James Sallee has a nice analysis
here. Galling as it is to see Trump trying to revoke California's waiver, which allows the state to impose more stringent gas mileage standards than the national, Sallee suggests that the damage was really done when Trump rolled back the national standards imposed by Obama. The reason has to do with the way the federal CAFE standards interact with California's:
The federal greenhouse gas rule for automobiles, called Corporate Average Fuel Economy (CAFE) standards, require automakers to sell vehicles that, on average, have fuel economy above a certain threshold. If California has its own, stricter greenhouse gas rule, the cars sold in California still count as part of the federal fleet under CAFE. This means that every Leaf, Prius and Tesla sold in California improves the industry’s federal average. That enables automakers to sell more Mustangs and Suburbans in the rest of the country, which means that much, if not all, of the greenhouse gas mitigation that takes place in California will be offset by increased emissions throughout the nation.

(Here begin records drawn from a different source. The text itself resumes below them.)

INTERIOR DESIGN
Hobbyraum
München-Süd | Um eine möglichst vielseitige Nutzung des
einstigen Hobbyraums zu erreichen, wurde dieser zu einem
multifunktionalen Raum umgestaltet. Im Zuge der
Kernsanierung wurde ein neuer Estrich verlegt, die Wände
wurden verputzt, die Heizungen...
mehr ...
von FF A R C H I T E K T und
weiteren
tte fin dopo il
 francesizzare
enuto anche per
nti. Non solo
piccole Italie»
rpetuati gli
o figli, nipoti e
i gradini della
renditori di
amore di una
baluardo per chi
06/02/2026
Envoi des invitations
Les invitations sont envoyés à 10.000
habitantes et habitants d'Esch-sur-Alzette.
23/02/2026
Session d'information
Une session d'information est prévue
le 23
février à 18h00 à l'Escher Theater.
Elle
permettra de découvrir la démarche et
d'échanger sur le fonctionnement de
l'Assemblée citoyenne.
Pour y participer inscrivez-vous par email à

The application of this so called “waterbed effect” to California fuel economy standards was described elegantly in a paper by Larry Goulder, Mark Jacobsen and Arthur van Benthem back in 2012. They studied the implementation of a California-specific fuel economy rule and concluded that between two-thirds and three-quarters of emissions reductions in California would be offset by increases in other states. In the meantime, the burden of complying with strong regulations would fall on Golden State consumers.
At any rate, the issue is now in the courts– of law and of public opinion. The best rule change would follow regime change in the White House.